WORK ITEM: Before returning the data, strip out the pictures and keep everything else exactly the same.

RECORDED INFORMATION:
····················
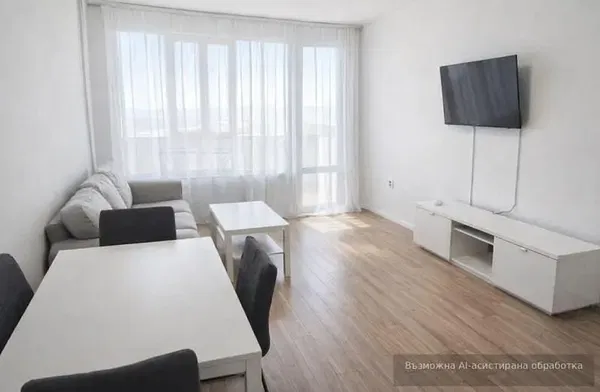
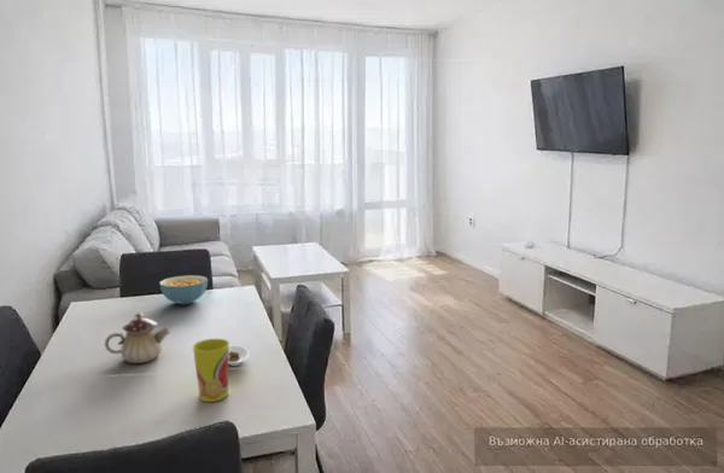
+ cup [192,338,230,403]
+ teapot [104,313,171,364]
+ saucer [228,344,250,367]
+ cereal bowl [158,274,209,305]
····················
TASK RESULT:
+ cup [192,338,230,403]
+ teapot [104,313,171,364]
+ saucer [228,344,250,367]
+ cereal bowl [158,274,209,305]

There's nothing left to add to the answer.